There is also no indication that an influx of newbuilds will appear anytime soon. Yards are full building 7 million teu of new containership capacity, for instance. Furthermore, urgent demands for diversified energy supplies and the green energy revolution should help to alleviate a large part of the pressure that would manifest should 2023 prove to be a year of recession for some nations.
Germany-based One World Shipbrokers’ sixth market sentiment index (MSI) dipped slightly for the second time in succession – from 58.8 out of 100 in January to 58.7 in April and 57.5 in July (anything above 50 is deemed ‘positive’).
The shipbroker, which gathers forward-looking data from across the multipurpose and heavy lift shipping sector, suggested that a market correction has been expected for some time.
However, it believes that the present situation could be viewed not so much as a dip but a necessary waypoint in a longer-term growth story.

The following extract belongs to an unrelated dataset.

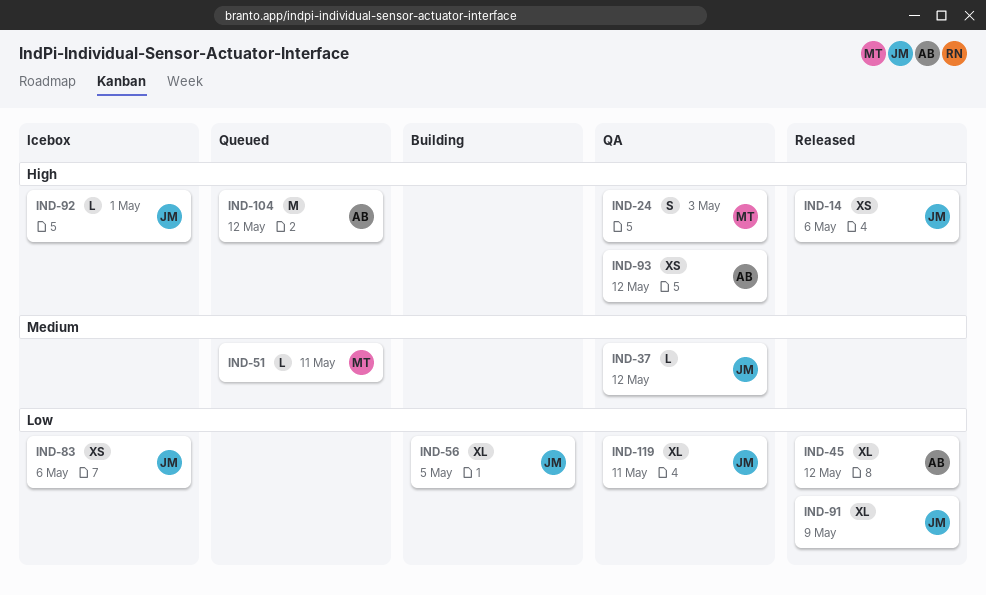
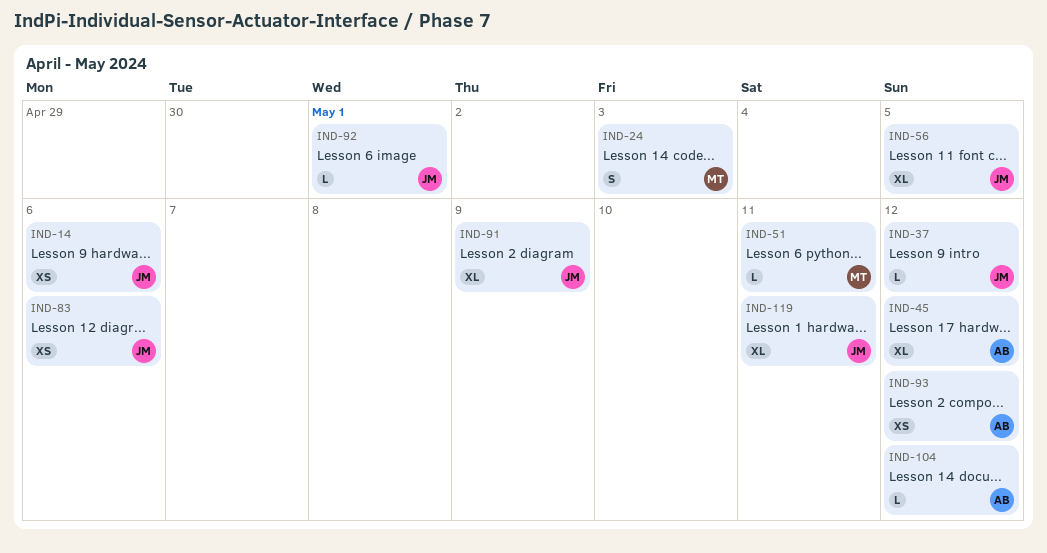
IND-104, estimate: M -> L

“Several respondents [to the MSI] note that summer season European/North Atlantic demand has softened, and another points to recent changes in pricing strategy at Chinese state-owned carriers creating new pricing pressure. But there is also general agreement among respondents that markets are expected to remain firm in the longer term and confidence among the cohort remains high as the chase for energy – particularly renewables, continues apace.
“Upstream oil and gas is also signalling a renaissance and will eventually pass down projects that will vie with breakbulk cargo to occupy some of the more technical vessels in the multipurpose fleet. Together with the healthy forward order books that are reported and no significant new tonnage arriving, there is reason to believe that supply will tighten going into what is usually the most active periods of the year.”
Whilst the index has fallen marginally there does appear a distinction between what is occurring now, the immediate trading environment ahead, and what is expected further in the future.
Responses to questions concerning the near term showed a tendency to be less positive than those questions reflecting the longer term. It’s not unusual for the multipurpose/ heavy lift industry to be impacted by the northern summer vacation season but coming at a time when a correction was forecast, perhaps the feeling is just a bit more muted than has been of late.
Cargo volume outlook Nevertheless, whereas the shortterm ‘cargo volume outlook’ has fallen 2.5 percent from 59.9 in the last MSI to 58.3 in this edition, carriers’ forward orderbooks, which have been lengthening consistently in the last 12 months, experienced only a very marginal drop in this survey from 60.4 in the last edition to 60 in this edition. Sentiment remains very positive for carriers in the longer term despite all the headwinds and with no significantly new tonnage arriving in the medium term and many new industrial projects in the planning, charterers it would seem are aware of the potential for a supply crunch.